Action item:
Print all of the data exactly.

[Records from a data source]
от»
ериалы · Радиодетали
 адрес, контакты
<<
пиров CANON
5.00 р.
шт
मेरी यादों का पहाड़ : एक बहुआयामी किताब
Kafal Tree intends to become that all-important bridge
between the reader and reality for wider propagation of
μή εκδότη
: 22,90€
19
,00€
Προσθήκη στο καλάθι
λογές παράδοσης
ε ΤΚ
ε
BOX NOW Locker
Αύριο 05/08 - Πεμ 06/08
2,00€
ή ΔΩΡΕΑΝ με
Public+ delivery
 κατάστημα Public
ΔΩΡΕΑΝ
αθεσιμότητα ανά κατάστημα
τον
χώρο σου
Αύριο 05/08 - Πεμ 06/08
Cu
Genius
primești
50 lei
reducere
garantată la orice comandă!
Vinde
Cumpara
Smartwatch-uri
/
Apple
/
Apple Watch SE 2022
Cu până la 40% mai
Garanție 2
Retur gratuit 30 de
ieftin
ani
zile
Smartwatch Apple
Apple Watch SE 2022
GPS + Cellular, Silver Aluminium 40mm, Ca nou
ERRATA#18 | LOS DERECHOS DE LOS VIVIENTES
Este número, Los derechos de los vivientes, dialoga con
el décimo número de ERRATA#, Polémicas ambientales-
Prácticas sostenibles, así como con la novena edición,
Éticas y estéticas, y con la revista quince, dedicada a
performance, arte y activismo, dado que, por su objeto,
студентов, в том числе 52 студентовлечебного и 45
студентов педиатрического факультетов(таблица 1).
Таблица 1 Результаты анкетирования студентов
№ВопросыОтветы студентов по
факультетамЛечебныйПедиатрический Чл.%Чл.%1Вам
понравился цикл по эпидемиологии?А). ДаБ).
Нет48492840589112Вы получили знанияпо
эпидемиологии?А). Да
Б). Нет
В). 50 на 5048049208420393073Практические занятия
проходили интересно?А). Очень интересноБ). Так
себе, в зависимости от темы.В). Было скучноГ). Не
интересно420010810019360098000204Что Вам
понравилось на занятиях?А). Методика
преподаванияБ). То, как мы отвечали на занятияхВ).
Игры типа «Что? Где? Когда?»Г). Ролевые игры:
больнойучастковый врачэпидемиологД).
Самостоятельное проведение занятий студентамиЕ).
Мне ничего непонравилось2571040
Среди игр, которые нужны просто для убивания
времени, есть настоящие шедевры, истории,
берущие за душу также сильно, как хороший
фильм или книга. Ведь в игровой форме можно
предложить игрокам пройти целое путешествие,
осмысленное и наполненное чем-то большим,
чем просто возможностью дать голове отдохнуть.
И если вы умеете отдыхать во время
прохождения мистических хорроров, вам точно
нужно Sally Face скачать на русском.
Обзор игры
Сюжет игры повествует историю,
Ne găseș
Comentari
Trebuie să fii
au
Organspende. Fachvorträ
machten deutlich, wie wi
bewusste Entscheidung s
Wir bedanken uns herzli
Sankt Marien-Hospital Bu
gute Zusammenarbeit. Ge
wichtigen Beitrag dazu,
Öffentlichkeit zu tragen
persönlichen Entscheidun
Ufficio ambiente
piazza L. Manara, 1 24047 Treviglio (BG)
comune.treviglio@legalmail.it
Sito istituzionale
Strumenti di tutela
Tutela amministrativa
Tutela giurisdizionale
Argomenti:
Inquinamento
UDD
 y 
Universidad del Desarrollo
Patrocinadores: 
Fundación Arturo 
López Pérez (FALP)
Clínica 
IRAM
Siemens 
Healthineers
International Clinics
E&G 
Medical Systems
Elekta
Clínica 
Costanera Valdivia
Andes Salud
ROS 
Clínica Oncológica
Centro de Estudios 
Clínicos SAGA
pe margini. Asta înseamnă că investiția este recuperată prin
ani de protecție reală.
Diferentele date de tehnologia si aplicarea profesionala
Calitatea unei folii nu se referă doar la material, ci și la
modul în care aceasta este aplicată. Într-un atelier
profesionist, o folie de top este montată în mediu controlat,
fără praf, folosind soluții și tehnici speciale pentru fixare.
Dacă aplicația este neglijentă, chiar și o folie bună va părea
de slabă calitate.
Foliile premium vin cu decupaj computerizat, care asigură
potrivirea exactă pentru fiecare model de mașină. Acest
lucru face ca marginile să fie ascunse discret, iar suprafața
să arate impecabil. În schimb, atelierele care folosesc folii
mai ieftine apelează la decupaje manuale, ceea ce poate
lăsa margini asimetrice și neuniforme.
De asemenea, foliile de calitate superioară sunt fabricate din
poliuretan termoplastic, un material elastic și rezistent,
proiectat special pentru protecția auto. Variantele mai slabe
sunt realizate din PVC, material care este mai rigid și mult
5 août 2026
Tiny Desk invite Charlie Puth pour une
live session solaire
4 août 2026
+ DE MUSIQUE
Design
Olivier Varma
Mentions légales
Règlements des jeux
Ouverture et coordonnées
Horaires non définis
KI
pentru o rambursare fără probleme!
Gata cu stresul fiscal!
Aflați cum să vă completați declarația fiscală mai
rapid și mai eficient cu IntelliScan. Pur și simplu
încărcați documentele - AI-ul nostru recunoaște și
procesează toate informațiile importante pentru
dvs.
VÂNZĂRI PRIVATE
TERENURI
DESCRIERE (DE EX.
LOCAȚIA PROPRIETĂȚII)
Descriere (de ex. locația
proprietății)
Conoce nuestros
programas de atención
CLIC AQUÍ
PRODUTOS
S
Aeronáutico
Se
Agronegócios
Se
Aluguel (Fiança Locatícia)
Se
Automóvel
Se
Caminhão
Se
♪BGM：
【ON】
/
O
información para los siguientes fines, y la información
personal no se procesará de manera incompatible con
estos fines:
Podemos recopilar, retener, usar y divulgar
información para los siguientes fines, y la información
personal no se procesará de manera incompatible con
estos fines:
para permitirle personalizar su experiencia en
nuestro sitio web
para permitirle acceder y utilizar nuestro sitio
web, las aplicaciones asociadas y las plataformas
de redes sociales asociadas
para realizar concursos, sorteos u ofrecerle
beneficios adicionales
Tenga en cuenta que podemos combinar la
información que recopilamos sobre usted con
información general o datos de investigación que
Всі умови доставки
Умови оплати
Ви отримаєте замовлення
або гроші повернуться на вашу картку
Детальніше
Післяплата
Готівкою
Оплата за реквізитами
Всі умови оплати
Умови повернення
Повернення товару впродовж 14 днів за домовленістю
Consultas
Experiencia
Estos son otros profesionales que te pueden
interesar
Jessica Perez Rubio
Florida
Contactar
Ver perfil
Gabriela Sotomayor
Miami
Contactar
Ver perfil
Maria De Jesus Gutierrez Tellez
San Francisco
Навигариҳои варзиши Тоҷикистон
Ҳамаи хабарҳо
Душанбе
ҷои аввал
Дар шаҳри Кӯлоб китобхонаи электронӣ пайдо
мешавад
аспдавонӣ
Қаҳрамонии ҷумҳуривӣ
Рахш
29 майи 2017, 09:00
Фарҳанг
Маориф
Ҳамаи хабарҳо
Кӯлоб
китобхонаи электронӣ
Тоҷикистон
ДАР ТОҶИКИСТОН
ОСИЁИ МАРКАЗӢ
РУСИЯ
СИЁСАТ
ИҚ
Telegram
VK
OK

Solution below:
от»
ериалы · Радиодетали
 адрес, контакты
<<
пиров CANON
5.00 р.
шт
मेरी यादों का पहाड़ : एक बहुआयामी किताब
Kafal Tree intends to become that all-important bridge
between the reader and reality for wider propagation of
μή εκδότη
: 22,90€
19
,00€
Προσθήκη στο καλάθι
λογές παράδοσης
ε ΤΚ
ε
BOX NOW Locker
Αύριο 05/08 - Πεμ 06/08
2,00€
ή ΔΩΡΕΑΝ με
Public+ delivery
 κατάστημα Public
ΔΩΡΕΑΝ
αθεσιμότητα ανά κατάστημα
τον
χώρο σου
Αύριο 05/08 - Πεμ 06/08
Cu
Genius
primești
50 lei
reducere
garantată la orice comandă!
Vinde
Cumpara
Smartwatch-uri
/
Apple
/
Apple Watch SE 2022
Cu până la 40% mai
Garanție 2
Retur gratuit 30 de
ieftin
ani
zile
Smartwatch Apple
Apple Watch SE 2022
GPS + Cellular, Silver Aluminium 40mm, Ca nou
ERRATA#18 | LOS DERECHOS DE LOS VIVIENTES
Este número, Los derechos de los vivientes, dialoga con
el décimo número de ERRATA#, Polémicas ambientales-
Prácticas sostenibles, así como con la novena edición,
Éticas y estéticas, y con la revista quince, dedicada a
performance, arte y activismo, dado que, por su objeto,
студентов, в том числе 52 студентовлечебного и 45
студентов педиатрического факультетов(таблица 1).
Таблица 1 Результаты анкетирования студентов
№ВопросыОтветы студентов по
факультетамЛечебныйПедиатрический Чл.%Чл.%1Вам
понравился цикл по эпидемиологии?А). ДаБ).
Нет48492840589112Вы получили знанияпо
эпидемиологии?А). Да
Б). Нет
В). 50 на 5048049208420393073Практические занятия
проходили интересно?А). Очень интересноБ). Так
себе, в зависимости от темы.В). Было скучноГ). Не
интересно420010810019360098000204Что Вам
понравилось на занятиях?А). Методика
преподаванияБ). То, как мы отвечали на занятияхВ).
Игры типа «Что? Где? Когда?»Г). Ролевые игры:
больнойучастковый врачэпидемиологД).
Самостоятельное проведение занятий студентамиЕ).
Мне ничего непонравилось2571040
Среди игр, которые нужны просто для убивания
времени, есть настоящие шедевры, истории,
берущие за душу также сильно, как хороший
фильм или книга. Ведь в игровой форме можно
предложить игрокам пройти целое путешествие,
осмысленное и наполненное чем-то большим,
чем просто возможностью дать голове отдохнуть.
И если вы умеете отдыхать во время
прохождения мистических хорроров, вам точно
нужно Sally Face скачать на русском.
Обзор игры
Сюжет игры повествует историю,
Ne găseș
Comentari
Trebuie să fii
au
Organspende. Fachvorträ
machten deutlich, wie wi
bewusste Entscheidung s
Wir bedanken uns herzli
Sankt Marien-Hospital Bu
gute Zusammenarbeit. Ge
wichtigen Beitrag dazu,
Öffentlichkeit zu tragen
persönlichen Entscheidun
Ufficio ambiente
piazza L. Manara, 1 24047 Treviglio (BG)
comune.treviglio@legalmail.it
Sito istituzionale
Strumenti di tutela
Tutela amministrativa
Tutela giurisdizionale
Argomenti:
Inquinamento
UDD
 y 
Universidad del Desarrollo
Patrocinadores: 
Fundación Arturo 
López Pérez (FALP)
Clínica 
IRAM
Siemens 
Healthineers
International Clinics
E&G 
Medical Systems
Elekta
Clínica 
Costanera Valdivia
Andes Salud
ROS 
Clínica Oncológica
Centro de Estudios 
Clínicos SAGA
pe margini. Asta înseamnă că investiția este recuperată prin
ani de protecție reală.
Diferentele date de tehnologia si aplicarea profesionala
Calitatea unei folii nu se referă doar la material, ci și la
modul în care aceasta este aplicată. Într-un atelier
profesionist, o folie de top este montată în mediu controlat,
fără praf, folosind soluții și tehnici speciale pentru fixare.
Dacă aplicația este neglijentă, chiar și o folie bună va părea
de slabă calitate.
Foliile premium vin cu decupaj computerizat, care asigură
potrivirea exactă pentru fiecare model de mașină. Acest
lucru face ca marginile să fie ascunse discret, iar suprafața
să arate impecabil. În schimb, atelierele care folosesc folii
mai ieftine apelează la decupaje manuale, ceea ce poate
lăsa margini asimetrice și neuniforme.
De asemenea, foliile de calitate superioară sunt fabricate din
poliuretan termoplastic, un material elastic și rezistent,
proiectat special pentru protecția auto. Variantele mai slabe
sunt realizate din PVC, material care este mai rigid și mult
5 août 2026
Tiny Desk invite Charlie Puth pour une
live session solaire
4 août 2026
+ DE MUSIQUE
Design
Olivier Varma
Mentions légales
Règlements des jeux
Ouverture et coordonnées
Horaires non définis
KI
pentru o rambursare fără probleme!
Gata cu stresul fiscal!
Aflați cum să vă completați declarația fiscală mai
rapid și mai eficient cu IntelliScan. Pur și simplu
încărcați documentele - AI-ul nostru recunoaște și
procesează toate informațiile importante pentru
dvs.
VÂNZĂRI PRIVATE
TERENURI
DESCRIERE (DE EX.
LOCAȚIA PROPRIETĂȚII)
Descriere (de ex. locația
proprietății)
Conoce nuestros
programas de atención
CLIC AQUÍ
PRODUTOS
S
Aeronáutico
Se
Agronegócios
Se
Aluguel (Fiança Locatícia)
Se
Automóvel
Se
Caminhão
Se
♪BGM：
【ON】
/
O
información para los siguientes fines, y la información
personal no se procesará de manera incompatible con
estos fines:
Podemos recopilar, retener, usar y divulgar
información para los siguientes fines, y la información
personal no se procesará de manera incompatible con
estos fines:
para permitirle personalizar su experiencia en
nuestro sitio web
para permitirle acceder y utilizar nuestro sitio
web, las aplicaciones asociadas y las plataformas
de redes sociales asociadas
para realizar concursos, sorteos u ofrecerle
beneficios adicionales
Tenga en cuenta que podemos combinar la
información que recopilamos sobre usted con
información general o datos de investigación que
Всі умови доставки
Умови оплати
Ви отримаєте замовлення
або гроші повернуться на вашу картку
Детальніше
Післяплата
Готівкою
Оплата за реквізитами
Всі умови оплати
Умови повернення
Повернення товару впродовж 14 днів за домовленістю
Consultas
Experiencia
Estos son otros profesionales que te pueden
interesar
Jessica Perez Rubio
Florida
Contactar
Ver perfil
Gabriela Sotomayor
Miami
Contactar
Ver perfil
Maria De Jesus Gutierrez Tellez
San Francisco
Навигариҳои варзиши Тоҷикистон
Ҳамаи хабарҳо
Душанбе
ҷои аввал
Дар шаҳри Кӯлоб китобхонаи электронӣ пайдо
мешавад
аспдавонӣ
Қаҳрамонии ҷумҳуривӣ
Рахш
29 майи 2017, 09:00
Фарҳанг
Маориф
Ҳамаи хабарҳо
Кӯлоб
китобхонаи электронӣ
Тоҷикистон
ДАР ТОҶИКИСТОН
ОСИЁИ МАРКАЗӢ
РУСИЯ
СИЁСАТ
ИҚ
Telegram
VK
OK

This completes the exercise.